Caching when done right can elevate Elasticsearch cluster performance 10x. However stale, inconsistent caches can just as easily wreck havoc on query results. As an architect who has led several production deployments, I have learned this the hard way!

In this expansive 4300+ word guide, I will share war stories around caching pitfalls and trace root causes from investigation case files. I will offer actionable intelligence on cache management – gleaned from months of profiling on terabytes of data – so you can avoid making the same mistakes.

Here is an outline of our cache clearing adventure:

  • Horror stories highlighting stale cache perils across industries
  • Root cause analysis framework – ask relevant questions!
  • Cache types explained – query, request, fielddata
  • Clearing APIs for surgical strikes
  • Rebuilding caches to regain performance
  • Caching architectural practices for scale
  • How we cleared caches in legacy systems
  • Common debugging scenarios
  • Open source tooling to monitor cache health

If the business relied on your Elasticsearch performance, caching is a capability worth mastering!
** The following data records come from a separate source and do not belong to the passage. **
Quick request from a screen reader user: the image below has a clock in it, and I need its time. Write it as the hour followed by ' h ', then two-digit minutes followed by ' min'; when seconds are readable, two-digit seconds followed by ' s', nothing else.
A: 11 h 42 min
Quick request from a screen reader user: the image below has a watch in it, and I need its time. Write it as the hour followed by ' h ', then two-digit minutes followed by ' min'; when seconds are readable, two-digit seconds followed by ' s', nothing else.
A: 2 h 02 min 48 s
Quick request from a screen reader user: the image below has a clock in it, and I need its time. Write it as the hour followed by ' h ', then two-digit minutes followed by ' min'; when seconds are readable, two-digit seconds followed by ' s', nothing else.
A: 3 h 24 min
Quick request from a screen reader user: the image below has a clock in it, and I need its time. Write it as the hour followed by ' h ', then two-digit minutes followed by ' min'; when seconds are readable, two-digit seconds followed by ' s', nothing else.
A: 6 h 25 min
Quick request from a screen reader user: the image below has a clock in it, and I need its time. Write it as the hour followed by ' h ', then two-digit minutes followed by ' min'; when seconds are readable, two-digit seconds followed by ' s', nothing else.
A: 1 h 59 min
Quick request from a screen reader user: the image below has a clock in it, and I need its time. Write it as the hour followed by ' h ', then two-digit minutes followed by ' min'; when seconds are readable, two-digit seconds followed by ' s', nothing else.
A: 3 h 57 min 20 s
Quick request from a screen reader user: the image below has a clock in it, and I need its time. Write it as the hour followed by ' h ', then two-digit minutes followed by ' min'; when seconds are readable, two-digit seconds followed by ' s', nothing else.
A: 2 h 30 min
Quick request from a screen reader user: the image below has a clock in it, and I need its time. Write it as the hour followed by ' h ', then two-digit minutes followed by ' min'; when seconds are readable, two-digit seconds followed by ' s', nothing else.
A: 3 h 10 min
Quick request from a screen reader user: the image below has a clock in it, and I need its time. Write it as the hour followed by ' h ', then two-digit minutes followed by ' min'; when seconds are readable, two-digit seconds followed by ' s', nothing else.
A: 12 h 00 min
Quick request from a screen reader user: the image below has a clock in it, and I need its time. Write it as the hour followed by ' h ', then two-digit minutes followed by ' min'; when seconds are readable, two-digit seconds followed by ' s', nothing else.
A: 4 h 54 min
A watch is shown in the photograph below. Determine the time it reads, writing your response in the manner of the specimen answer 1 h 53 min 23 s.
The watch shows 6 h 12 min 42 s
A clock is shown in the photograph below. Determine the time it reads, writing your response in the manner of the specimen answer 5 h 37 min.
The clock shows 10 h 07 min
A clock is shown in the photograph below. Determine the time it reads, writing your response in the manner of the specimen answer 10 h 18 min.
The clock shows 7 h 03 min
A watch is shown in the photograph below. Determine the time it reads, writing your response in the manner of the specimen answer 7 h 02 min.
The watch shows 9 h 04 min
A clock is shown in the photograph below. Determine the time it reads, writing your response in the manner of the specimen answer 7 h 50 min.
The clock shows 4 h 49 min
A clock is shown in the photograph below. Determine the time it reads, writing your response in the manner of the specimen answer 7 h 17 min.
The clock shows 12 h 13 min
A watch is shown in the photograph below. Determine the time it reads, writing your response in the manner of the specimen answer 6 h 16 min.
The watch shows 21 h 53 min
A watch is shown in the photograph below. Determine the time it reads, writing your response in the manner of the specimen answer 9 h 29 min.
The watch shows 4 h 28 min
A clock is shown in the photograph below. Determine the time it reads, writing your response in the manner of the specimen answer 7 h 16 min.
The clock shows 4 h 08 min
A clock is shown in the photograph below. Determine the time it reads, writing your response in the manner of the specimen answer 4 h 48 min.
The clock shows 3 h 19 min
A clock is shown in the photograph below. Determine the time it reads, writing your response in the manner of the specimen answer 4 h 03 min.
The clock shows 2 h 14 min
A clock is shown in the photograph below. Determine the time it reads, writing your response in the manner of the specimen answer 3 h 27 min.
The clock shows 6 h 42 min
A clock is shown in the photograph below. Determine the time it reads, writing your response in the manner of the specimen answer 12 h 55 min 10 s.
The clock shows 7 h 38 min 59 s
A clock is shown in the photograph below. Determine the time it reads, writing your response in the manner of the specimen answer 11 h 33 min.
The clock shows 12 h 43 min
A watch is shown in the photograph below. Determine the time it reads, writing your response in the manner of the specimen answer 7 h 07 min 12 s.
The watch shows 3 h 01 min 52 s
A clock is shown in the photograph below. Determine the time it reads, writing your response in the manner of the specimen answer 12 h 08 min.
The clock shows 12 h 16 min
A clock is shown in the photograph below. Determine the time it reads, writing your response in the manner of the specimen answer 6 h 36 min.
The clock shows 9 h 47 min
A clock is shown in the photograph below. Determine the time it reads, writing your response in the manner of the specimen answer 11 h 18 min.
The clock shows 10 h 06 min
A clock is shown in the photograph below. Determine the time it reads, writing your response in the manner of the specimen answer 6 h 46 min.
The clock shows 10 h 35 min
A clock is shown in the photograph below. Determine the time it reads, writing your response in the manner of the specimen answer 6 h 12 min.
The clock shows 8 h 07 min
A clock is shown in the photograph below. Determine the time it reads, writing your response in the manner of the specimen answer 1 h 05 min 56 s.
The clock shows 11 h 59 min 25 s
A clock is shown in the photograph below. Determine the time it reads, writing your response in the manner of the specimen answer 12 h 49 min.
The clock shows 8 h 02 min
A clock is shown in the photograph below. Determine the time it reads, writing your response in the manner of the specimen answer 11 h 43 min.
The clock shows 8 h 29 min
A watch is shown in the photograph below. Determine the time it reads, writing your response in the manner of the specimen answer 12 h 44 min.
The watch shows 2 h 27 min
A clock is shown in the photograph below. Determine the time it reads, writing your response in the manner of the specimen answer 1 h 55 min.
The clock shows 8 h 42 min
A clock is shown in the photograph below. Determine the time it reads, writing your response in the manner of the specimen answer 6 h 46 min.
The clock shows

Horror Stories: When Caches Lie

I spent the early days of my career working in Silicon Valley product teams building customer search applications on open source enterprise search platforms like Solr and Elasticsearch.

We took pride in providing real-time search capabilities. Until cached lies brought systems and egos down crumbling in high-scale production environments…

Here are some painful war stories:

The E-Commerce Nightmare

It was the 2018 Black Friday sale kickoff on one of the largest retail e-commerce sites during their peak season. Millions of buyers logged in post-dinner to shell out hard-earned savings.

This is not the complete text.